I’m therefore thinking of ways to do regularization. I’d prefer not to reduce the number of hidden units (128 seems a bit low already). I currently use dropout with a probability 50%, but this could perhaps be increased. The optimizer is Adam with the default parameters for Keras (http://keras.io/optimizers/#adam).
What are some effective ways of reducing overfitting for this model on my dataset?
You could try:
- Reduce the number of hidden units, I know you said it already seems low, but given that the input layer only has 80 features, it actually can be that 128 is too much.
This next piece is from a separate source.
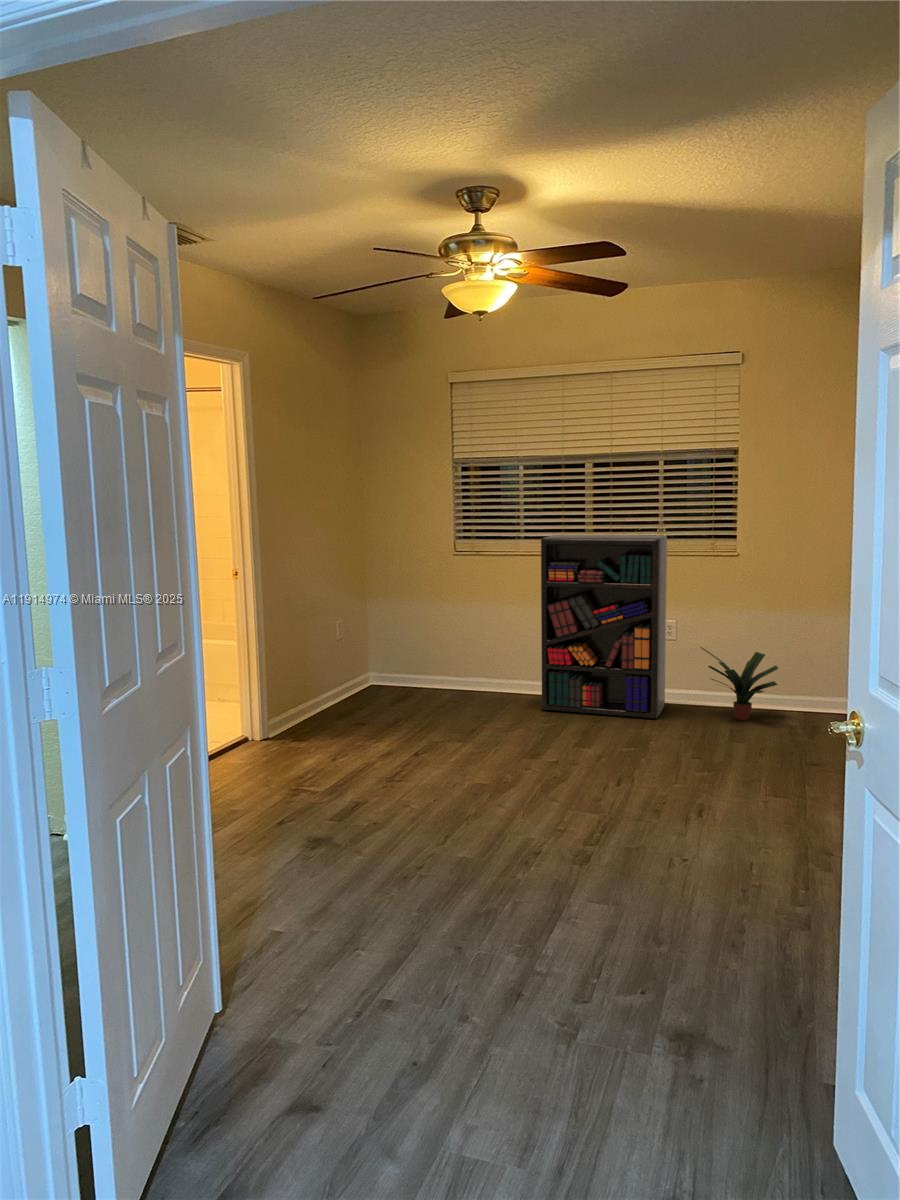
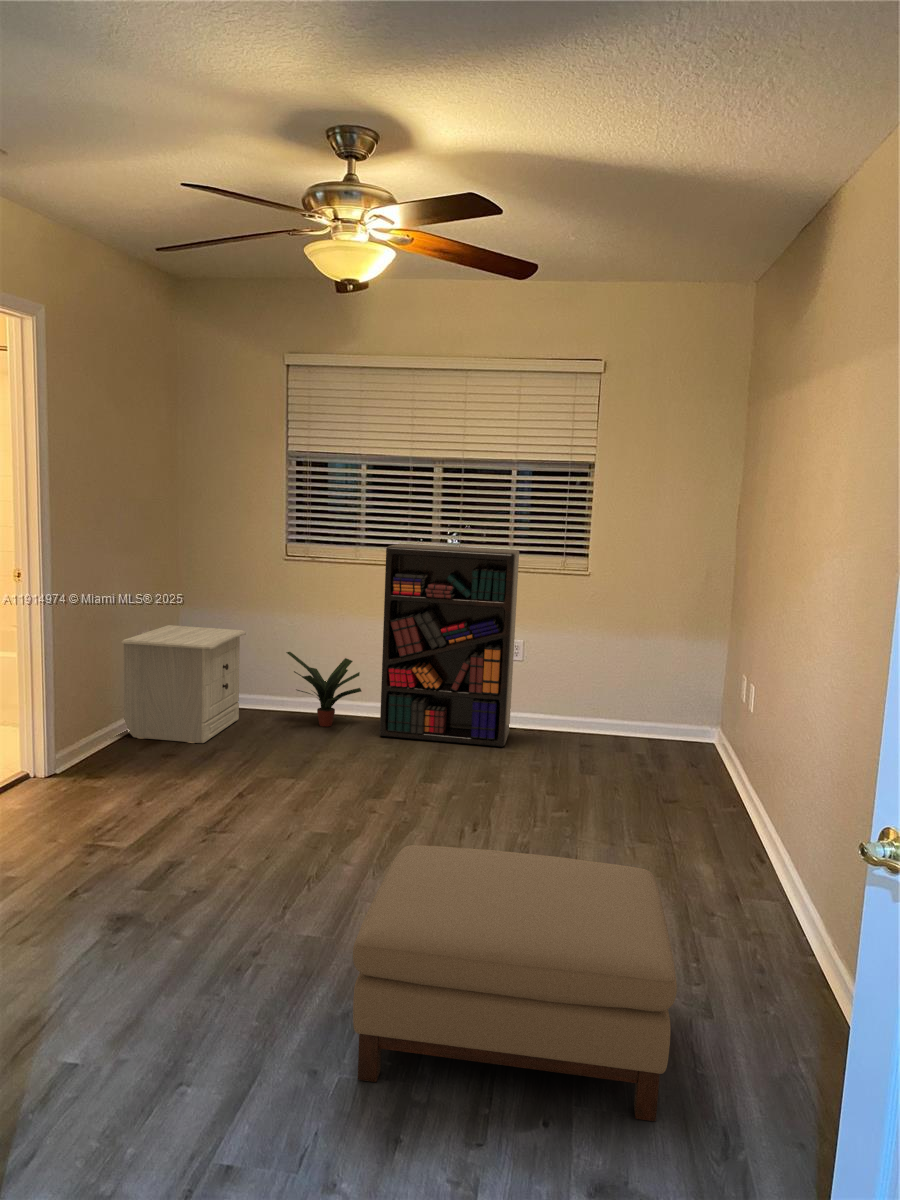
nightstand: none [319,616,422,716] -> present [122,625,246,743]
potted plant: present [701,647,778,720] -> present [286,652,361,727]
ottoman: none [482,781,752,1000] -> present [353,845,677,1121]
A rule of thumb is to have the number of hidden units be in-between the number of input units (80) and output classes (5);
- Alternatively, you could increase the dimension of the input representation space to be more than 80 (however this may overfit as well if the representation is already too narrow for any given word).
A good way to fit a network is too begin with an overfitting network and then reduce capacity (hidden units and embedding space) until it no longer overfits.